Given data:
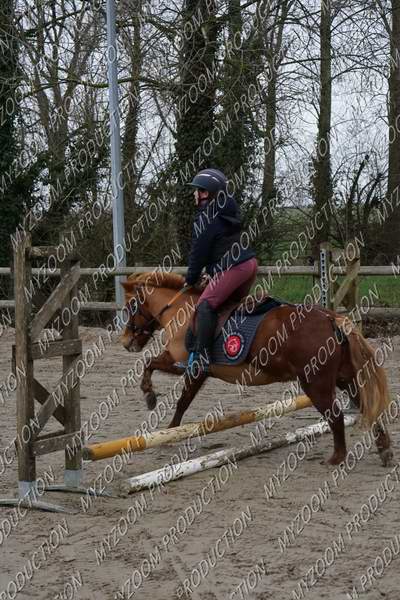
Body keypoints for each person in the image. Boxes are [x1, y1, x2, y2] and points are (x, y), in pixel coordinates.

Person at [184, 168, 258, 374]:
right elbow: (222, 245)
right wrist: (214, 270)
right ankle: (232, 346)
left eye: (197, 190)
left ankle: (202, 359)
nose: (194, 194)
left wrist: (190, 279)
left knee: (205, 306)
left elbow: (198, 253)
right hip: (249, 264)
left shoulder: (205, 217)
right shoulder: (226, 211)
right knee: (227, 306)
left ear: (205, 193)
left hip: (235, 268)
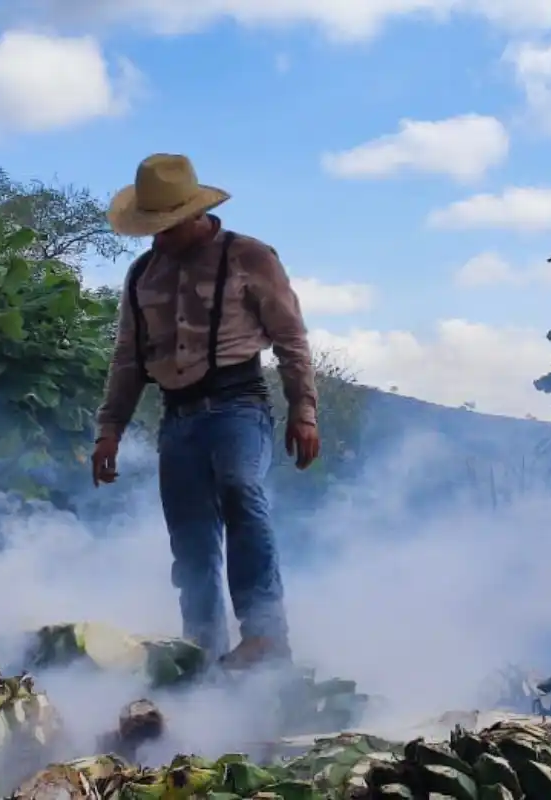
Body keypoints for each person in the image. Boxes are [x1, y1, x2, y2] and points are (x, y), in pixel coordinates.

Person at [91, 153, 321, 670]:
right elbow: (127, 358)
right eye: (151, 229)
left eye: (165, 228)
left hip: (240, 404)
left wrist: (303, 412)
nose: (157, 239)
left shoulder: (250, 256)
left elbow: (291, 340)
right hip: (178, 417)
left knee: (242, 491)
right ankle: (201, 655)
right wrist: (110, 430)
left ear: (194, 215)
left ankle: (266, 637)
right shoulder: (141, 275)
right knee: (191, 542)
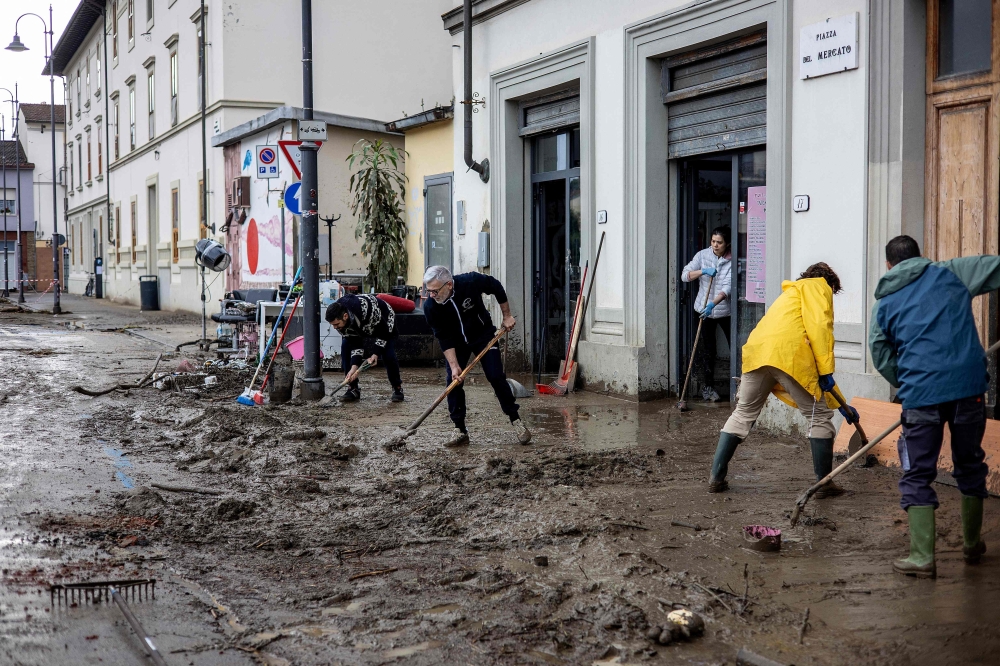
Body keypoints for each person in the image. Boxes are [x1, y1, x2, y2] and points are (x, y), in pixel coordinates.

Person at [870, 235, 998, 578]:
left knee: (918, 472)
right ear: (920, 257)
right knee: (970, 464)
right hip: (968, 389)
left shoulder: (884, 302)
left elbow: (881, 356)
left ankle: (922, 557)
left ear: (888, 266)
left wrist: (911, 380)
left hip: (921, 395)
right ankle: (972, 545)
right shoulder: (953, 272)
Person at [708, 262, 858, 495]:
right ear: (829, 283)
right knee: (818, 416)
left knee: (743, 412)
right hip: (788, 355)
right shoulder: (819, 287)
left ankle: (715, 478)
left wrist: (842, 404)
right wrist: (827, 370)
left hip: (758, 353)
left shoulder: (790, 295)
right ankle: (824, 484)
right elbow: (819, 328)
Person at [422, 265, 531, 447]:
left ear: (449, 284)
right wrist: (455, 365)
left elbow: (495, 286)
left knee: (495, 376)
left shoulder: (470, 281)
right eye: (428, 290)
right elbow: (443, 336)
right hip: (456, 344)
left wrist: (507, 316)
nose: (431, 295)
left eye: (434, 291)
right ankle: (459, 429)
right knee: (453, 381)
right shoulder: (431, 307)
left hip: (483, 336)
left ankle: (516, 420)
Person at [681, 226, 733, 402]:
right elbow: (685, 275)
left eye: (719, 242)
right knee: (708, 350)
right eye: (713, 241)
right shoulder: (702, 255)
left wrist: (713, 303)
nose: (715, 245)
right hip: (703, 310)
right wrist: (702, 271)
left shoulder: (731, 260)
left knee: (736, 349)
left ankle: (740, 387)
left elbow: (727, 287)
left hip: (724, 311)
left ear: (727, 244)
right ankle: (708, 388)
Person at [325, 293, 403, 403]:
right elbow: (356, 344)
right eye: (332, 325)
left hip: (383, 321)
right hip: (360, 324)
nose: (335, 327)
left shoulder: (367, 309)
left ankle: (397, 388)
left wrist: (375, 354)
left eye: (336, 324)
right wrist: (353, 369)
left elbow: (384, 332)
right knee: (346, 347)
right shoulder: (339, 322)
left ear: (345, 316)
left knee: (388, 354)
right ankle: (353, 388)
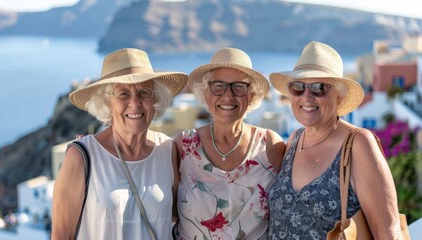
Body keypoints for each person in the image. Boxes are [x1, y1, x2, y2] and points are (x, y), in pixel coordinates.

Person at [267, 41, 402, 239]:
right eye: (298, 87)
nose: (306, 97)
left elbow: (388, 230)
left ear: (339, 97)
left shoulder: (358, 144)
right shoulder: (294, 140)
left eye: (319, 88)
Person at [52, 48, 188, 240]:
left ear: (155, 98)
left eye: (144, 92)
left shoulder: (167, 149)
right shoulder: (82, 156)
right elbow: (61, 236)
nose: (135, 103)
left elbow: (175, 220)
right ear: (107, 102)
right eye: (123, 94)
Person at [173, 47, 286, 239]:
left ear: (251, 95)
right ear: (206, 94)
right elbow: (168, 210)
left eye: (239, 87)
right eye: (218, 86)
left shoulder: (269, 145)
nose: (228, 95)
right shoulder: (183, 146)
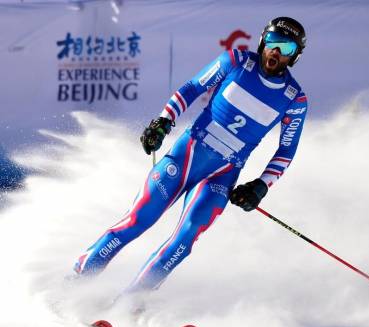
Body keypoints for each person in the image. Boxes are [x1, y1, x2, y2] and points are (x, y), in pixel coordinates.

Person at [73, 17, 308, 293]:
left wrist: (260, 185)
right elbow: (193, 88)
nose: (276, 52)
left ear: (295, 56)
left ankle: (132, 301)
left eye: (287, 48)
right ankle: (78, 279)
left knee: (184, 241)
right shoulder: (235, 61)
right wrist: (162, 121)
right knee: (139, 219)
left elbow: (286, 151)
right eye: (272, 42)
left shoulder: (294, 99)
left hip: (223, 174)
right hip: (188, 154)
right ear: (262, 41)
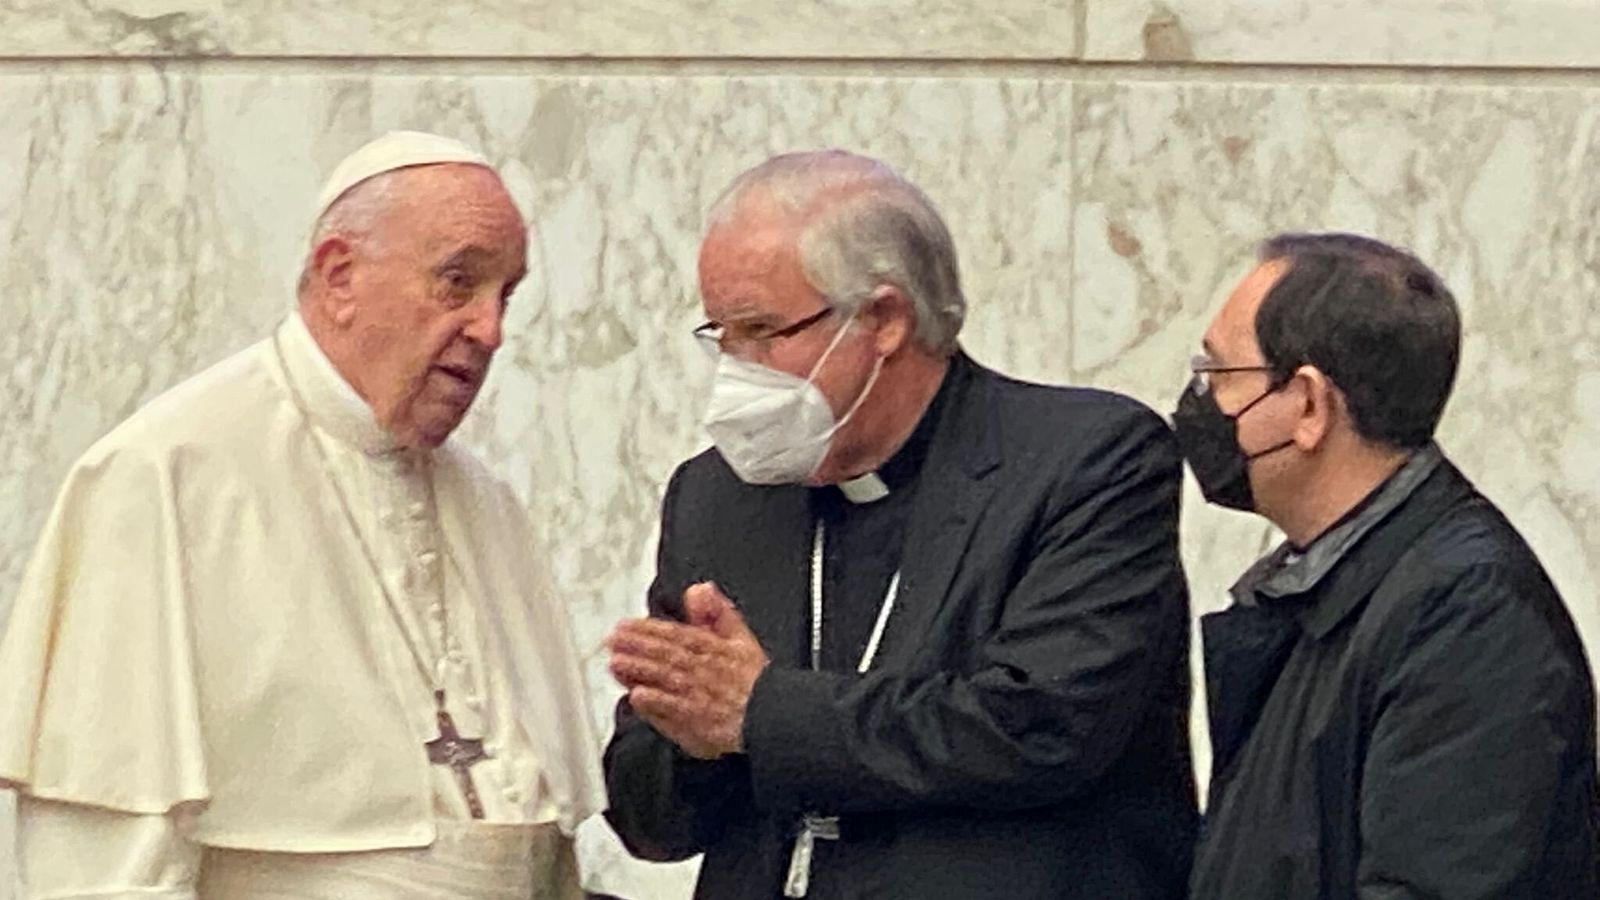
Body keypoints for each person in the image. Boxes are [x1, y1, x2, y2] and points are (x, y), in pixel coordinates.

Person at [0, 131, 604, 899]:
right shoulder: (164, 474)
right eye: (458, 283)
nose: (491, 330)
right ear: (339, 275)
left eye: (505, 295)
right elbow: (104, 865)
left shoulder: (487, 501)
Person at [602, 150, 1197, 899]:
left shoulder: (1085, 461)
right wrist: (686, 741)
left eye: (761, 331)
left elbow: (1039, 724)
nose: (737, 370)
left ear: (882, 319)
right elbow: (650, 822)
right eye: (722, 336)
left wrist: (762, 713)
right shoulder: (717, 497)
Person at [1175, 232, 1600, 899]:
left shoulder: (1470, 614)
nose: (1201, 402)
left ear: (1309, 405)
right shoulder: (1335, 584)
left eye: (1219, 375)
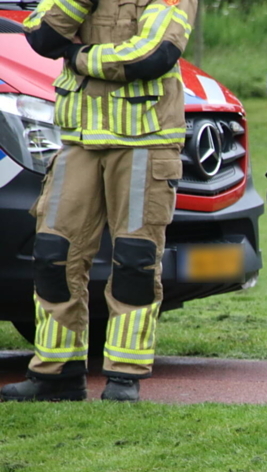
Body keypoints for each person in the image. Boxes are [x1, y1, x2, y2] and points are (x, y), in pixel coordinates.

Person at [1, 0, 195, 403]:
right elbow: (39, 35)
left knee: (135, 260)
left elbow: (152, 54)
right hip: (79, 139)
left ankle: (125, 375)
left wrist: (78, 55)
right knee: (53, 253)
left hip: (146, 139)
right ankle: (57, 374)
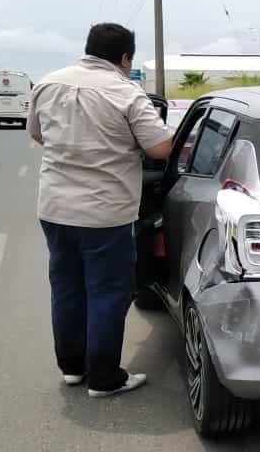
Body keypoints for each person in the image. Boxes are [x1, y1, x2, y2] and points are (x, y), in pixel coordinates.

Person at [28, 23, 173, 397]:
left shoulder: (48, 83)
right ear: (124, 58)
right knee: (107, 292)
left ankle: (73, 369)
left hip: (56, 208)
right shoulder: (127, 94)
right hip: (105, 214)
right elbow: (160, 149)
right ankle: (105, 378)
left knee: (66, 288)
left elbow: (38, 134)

Task: Find the line with "left hip: (758, 353)" in the data above, and from there retype each line exactly through the line with "left eye: (319, 88)", skipping the pictures along the way.

Exercise solution:
left hip: (758, 353)
left shoulder: (790, 295)
right ankle: (824, 484)
right elbow: (819, 328)
Person at [422, 265, 531, 447]:
left ear: (449, 284)
right wrist: (455, 365)
left elbow: (495, 286)
left knee: (495, 376)
left shoulder: (470, 281)
right eye: (428, 290)
right elbow: (443, 336)
right hip: (456, 344)
left wrist: (507, 316)
nose: (431, 295)
left eye: (434, 291)
right ankle: (459, 429)
right knee: (453, 381)
right shoulder: (431, 307)
left hip: (483, 336)
left ankle: (516, 420)
Person at [681, 226, 733, 402]:
right elbow: (685, 275)
left eye: (719, 242)
right knee: (708, 350)
right eye: (713, 241)
right shoulder: (702, 255)
left wrist: (713, 303)
nose: (715, 245)
right hip: (703, 310)
right wrist: (702, 271)
left shoulder: (731, 260)
left knee: (736, 349)
left ankle: (740, 387)
left elbow: (727, 287)
left hip: (724, 311)
left ear: (727, 244)
right ankle: (708, 388)
Person at [325, 293, 403, 403]:
right elbow: (356, 344)
right eye: (332, 325)
left hip: (383, 321)
right hip: (360, 324)
nose: (335, 327)
left shoulder: (367, 309)
left ankle: (397, 388)
left wrist: (375, 354)
left eye: (336, 324)
right wrist: (353, 369)
left elbow: (384, 332)
right knee: (346, 347)
right shoulder: (339, 322)
left ear: (345, 316)
left knee: (388, 354)
right ankle: (353, 388)
Body keypoints for each person in the image. Boxes are [x1, y1, x2, y2] and points are (x, y), in pixel coordinates.

Person at [267, 41, 402, 239]:
right eye: (298, 87)
nose: (306, 97)
left elbow: (388, 230)
left ear: (339, 97)
left shoulder: (358, 144)
right shoulder: (294, 140)
left eye: (319, 88)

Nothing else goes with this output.